**Task to carry out**: Reproduce the entries below from their first line through the line containing "Veelgestelde vragen", switching "Brazil" to "Brasil" and leaving everything else unchanged.
--- Record extracts Enclosed Below ---
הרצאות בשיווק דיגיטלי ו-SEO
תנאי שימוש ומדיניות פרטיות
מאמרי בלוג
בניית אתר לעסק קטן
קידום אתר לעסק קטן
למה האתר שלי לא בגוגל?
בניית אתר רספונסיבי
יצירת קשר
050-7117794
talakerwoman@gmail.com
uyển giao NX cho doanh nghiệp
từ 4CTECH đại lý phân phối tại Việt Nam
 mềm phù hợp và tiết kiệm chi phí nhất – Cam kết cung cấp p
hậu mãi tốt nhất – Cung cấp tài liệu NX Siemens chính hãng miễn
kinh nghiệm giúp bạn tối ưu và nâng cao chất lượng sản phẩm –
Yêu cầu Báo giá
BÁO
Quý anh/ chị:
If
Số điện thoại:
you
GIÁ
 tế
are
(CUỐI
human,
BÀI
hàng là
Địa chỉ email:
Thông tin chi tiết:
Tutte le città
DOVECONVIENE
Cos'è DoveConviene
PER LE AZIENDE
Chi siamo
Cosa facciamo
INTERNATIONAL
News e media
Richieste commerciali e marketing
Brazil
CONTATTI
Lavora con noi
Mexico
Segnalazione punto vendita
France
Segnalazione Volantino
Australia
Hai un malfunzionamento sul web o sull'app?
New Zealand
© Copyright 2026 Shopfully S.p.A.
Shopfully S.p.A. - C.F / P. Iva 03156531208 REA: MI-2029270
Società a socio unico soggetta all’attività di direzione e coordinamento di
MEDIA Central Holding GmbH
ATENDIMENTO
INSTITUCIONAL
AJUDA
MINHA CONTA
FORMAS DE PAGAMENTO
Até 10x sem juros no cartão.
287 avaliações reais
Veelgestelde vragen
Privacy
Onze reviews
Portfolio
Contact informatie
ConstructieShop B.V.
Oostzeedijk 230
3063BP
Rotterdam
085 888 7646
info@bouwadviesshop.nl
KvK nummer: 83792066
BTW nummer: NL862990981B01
--- End of Enclosed Record extracts ---
**Solution to the exercise**:
הרצאות בשיווק דיגיטלי ו-SEO
תנאי שימוש ומדיניות פרטיות
מאמרי בלוג
בניית אתר לעסק קטן
קידום אתר לעסק קטן
למה האתר שלי לא בגוגל?
בניית אתר רספונסיבי
יצירת קשר
050-7117794
talakerwoman@gmail.com
uyển giao NX cho doanh nghiệp
từ 4CTECH đại lý phân phối tại Việt Nam
 mềm phù hợp và tiết kiệm chi phí nhất – Cam kết cung cấp p
hậu mãi tốt nhất – Cung cấp tài liệu NX Siemens chính hãng miễn
kinh nghiệm giúp bạn tối ưu và nâng cao chất lượng sản phẩm –
Yêu cầu Báo giá
BÁO
Quý anh/ chị:
If
Số điện thoại:
you
GIÁ
 tế
are
(CUỐI
human,
BÀI
hàng là
Địa chỉ email:
Thông tin chi tiết:
Tutte le città
DOVECONVIENE
Cos'è DoveConviene
PER LE AZIENDE
Chi siamo
Cosa facciamo
INTERNATIONAL
News e media
Richieste commerciali e marketing
Brasil
CONTATTI
Lavora con noi
Mexico
Segnalazione punto vendita
France
Segnalazione Volantino
Australia
Hai un malfunzionamento sul web o sull'app?
New Zealand
© Copyright 2026 Shopfully S.p.A.
Shopfully S.p.A. - C.F / P. Iva 03156531208 REA: MI-2029270
Società a socio unico soggetta all’attività di direzione e coordinamento di
MEDIA Central Holding GmbH
ATENDIMENTO
INSTITUCIONAL
AJUDA
MINHA CONTA
FORMAS DE PAGAMENTO
Até 10x sem juros no cartão.
287 avaliações reais
Veelgestelde vragen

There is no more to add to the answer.